# WORK INSTRUCTION:
Each line of the entries below that includes "enfants" belongs in your answer.

======== SUPPLIED RECORDS ========

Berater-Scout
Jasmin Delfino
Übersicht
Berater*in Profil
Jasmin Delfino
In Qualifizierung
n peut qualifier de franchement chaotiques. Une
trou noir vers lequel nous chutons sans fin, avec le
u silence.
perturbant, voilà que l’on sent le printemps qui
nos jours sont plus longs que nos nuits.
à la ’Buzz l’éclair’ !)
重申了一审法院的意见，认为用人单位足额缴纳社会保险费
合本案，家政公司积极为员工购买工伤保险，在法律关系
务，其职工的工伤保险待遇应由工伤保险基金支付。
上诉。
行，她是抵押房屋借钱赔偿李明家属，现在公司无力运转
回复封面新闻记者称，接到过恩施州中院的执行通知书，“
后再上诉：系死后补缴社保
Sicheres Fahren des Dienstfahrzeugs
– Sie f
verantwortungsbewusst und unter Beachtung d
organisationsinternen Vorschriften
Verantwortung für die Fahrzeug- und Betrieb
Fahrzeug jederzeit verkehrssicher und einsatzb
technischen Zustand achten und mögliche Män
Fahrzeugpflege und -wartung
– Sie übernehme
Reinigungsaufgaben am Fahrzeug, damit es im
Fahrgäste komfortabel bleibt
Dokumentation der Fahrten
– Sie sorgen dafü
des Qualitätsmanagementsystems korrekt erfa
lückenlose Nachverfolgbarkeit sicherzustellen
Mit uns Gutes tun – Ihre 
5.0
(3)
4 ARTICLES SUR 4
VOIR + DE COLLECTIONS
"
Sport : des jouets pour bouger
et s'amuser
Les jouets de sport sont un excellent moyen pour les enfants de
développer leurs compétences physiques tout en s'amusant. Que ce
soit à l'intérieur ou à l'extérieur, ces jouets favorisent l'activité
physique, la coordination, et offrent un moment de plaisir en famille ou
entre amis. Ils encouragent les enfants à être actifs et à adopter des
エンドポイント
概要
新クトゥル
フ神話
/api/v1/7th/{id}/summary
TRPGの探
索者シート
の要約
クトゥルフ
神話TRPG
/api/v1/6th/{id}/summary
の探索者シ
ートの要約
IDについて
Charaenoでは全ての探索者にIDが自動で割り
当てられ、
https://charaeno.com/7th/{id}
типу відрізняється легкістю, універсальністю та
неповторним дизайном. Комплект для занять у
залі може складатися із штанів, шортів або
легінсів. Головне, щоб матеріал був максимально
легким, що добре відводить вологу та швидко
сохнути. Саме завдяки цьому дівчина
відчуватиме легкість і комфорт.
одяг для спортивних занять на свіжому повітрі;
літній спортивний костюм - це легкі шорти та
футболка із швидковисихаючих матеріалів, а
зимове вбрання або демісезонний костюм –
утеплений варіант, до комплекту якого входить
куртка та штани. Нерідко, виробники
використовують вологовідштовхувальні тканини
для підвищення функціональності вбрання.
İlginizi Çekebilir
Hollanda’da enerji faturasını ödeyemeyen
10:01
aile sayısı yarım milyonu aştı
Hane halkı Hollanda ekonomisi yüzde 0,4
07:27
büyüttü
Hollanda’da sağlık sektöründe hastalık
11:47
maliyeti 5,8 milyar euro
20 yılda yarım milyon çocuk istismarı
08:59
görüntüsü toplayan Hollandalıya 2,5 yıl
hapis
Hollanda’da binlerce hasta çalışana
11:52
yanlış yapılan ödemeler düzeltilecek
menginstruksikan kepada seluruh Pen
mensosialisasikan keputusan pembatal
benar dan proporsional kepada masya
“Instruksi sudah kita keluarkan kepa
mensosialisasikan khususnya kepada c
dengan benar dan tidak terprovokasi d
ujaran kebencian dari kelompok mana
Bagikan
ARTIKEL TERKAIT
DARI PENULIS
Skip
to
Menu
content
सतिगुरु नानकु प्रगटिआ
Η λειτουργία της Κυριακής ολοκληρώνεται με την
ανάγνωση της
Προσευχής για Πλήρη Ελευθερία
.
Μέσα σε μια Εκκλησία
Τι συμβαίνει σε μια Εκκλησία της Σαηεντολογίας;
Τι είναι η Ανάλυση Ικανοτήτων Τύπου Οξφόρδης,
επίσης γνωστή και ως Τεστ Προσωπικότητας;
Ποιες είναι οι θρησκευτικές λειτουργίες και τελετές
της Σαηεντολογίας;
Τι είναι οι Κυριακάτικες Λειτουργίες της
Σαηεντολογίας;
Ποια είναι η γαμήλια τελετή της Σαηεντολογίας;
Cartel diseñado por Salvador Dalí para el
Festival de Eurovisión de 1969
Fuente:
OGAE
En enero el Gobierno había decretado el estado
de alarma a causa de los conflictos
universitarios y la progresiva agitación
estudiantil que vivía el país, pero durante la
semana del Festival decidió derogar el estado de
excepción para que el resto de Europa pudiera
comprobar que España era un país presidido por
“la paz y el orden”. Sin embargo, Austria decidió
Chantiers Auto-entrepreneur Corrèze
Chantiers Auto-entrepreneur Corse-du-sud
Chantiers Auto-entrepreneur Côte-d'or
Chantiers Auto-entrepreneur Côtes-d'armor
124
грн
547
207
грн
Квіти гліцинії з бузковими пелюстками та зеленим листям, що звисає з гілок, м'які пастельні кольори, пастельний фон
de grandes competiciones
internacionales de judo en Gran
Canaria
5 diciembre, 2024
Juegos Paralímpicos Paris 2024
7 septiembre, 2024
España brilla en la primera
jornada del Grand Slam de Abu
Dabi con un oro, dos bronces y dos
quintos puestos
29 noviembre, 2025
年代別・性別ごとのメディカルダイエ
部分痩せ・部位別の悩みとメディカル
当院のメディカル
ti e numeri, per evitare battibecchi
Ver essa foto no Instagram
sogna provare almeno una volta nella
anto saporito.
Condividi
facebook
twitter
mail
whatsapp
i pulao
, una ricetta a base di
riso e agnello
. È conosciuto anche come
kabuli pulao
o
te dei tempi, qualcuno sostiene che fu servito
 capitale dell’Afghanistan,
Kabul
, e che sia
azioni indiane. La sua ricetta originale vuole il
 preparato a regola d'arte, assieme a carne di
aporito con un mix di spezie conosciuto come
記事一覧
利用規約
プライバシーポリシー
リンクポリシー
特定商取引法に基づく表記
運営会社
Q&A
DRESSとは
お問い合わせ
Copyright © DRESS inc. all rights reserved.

========

# TASK RESULT:
Les jouets de sport sont un excellent moyen pour les enfants de
entre amis. Ils encouragent les enfants à être actifs et à adopter des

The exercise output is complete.